In the Scottsdale school district, about 25 percent of students are ethnic minorities, said Jeff Thomas, human capital director for the district. But 94 percent of the district's teachers are white.

Thomas has analyzed exactly how many teachers he needs to fix that. For instance, 4.3 percent of Scottsdale students are Asian or Pacific Islander, but less than 1 percent of teachers match that population.

"Just by sheer numbers right now, I don't have 59 Asian or Pacific Islander applicants," Thomas said.

To fix that, Scottsdale is starting to go through online recruiting networks it hasn't used before, to target more ethnically diverse groups in other parts of the country.

The Tempe Union High School District has also brought diversity to the forefront. The district changed its strategic plan this year, adding the word "diverse" to its goal to "recruit and retain a highly-qualified and diverse staff." Tempe has also advertised in publications that target minorities.
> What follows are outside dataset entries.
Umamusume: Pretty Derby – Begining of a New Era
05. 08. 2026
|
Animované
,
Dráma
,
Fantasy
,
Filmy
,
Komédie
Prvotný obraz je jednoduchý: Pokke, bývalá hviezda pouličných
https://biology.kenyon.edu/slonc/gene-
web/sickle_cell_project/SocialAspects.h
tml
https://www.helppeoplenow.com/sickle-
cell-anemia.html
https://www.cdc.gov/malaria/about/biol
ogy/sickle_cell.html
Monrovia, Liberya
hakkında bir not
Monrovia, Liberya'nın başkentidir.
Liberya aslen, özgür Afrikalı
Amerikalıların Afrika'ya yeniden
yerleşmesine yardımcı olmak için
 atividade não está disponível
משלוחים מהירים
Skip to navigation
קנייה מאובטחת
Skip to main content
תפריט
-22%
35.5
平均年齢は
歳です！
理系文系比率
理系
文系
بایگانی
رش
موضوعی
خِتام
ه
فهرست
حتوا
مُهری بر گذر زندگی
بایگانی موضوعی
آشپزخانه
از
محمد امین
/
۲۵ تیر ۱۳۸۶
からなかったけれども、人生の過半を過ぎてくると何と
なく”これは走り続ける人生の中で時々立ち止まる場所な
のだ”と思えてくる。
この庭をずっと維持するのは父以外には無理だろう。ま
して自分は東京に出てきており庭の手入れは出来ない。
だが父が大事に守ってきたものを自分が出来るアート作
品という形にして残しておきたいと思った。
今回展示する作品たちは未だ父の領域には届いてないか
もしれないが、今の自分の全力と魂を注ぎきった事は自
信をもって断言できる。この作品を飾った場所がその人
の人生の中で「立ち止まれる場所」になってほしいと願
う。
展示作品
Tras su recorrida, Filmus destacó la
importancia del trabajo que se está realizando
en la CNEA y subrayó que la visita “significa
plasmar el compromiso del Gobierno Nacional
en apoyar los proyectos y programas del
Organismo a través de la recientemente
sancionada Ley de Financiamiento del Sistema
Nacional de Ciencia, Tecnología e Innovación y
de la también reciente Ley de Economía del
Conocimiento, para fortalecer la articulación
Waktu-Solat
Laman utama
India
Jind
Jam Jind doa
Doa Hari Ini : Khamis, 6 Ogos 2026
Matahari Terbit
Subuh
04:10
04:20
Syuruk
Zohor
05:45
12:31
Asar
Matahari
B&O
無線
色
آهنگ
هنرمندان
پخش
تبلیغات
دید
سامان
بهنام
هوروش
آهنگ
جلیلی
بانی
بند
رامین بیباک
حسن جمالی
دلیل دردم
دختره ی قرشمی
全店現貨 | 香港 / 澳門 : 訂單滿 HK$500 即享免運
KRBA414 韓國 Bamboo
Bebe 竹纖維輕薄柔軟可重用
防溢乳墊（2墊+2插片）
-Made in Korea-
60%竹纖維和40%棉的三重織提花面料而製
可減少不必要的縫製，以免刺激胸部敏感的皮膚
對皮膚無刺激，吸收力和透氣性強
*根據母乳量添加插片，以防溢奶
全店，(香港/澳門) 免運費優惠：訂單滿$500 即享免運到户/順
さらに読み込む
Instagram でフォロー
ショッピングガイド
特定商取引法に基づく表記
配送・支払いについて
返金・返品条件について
Other districts see this as an old problem that continues to evolve. Janice Ramirez, assistant superintendent for the Mesa Unified School District, said Mesa has done a number of things to try to attract minority candidates for at least 20 years, including targeted advertisements, going to recruiting fairs at colleges with high numbers of minority candidates and encouraging support staff to earn teaching certificates.

But with fewer people pursuing education, it's more difficult to find qualified candidates. For instance, Ramirez said she regularly received 300 applications for elementary school principal posts, but now she's lucky if she gets 80.

Ramirez said she believes economic factors play a big role.

"Private companies are also looking to diversify their work force, and they pay better than education can," she said.

Many minorities are first-generation college students, so they're often encouraged to enter the work force and help support their families instead of going to school, said Gia Taylor, assistant dean for student services at ASU's Mary Lou Fulton College of Education.

That's why students need to be prompted to think about teaching from an early age, Wright said.

"It's that encouragement that can give the students an idea that this might be good for them, and they might enjoy it," Wright said.

Encouragement works for teaching converts, too. Socorro Tapetillo, a first-grade teacher at Chandler's Galveston Elementary School, never meant to be a teacher - she just wanted to volunteer at Galveston while taking a break from her accounting career after her fourth child was born.

Instead, Galveston offered her jobs, first as a classroom aide and later working with parents.

A teacher and the principal encouraged her to get her teaching certificate, so she enrolled in a program that let her earn it while she worked.

"If it hadn't been for all the encouragement saying, 'I could do it,' I probably would have returned to accounting," Tapetillo said.

Tapetillo said her background helps her connect with her class, many of whom come from Spanish-speaking families.

In other cases, it's a different culture that brings more to the classroom. Math teacher Michael Tsorin, of Coronado High School in the Scottsdale district, was born in Russia and lived in Italy briefly before moving to Chicago when he was 9.

"When we have discussions about how the economy works and how businesses work, I can bring some additional perspective," Tsorin said. "I differentiate between different systems from personal experience, not just reading about it."

Tsorin is also Coronado's soccer coach. Even though most of his players are Hispanic, his European background helps him connect with them on a different level.

"Most of their favorite teams are in Europe," Tsorin said. "Some of them have aspirations of playing professionally. Some of the things they've seen on TV, I've seen that in person."

Teachers and districts agree that as important as diversity is, qualifications trump everything.

"Good teaching is good teaching. I don't think you have to be a minority to teach kids from a minority background," Tapetillo said. "I don't think being a minority helps me in the teaching aspect - it's more the comforting, the understanding."

And she serves one other function.

"I'm a role model," she said. "(My students) do express an interest in teaching."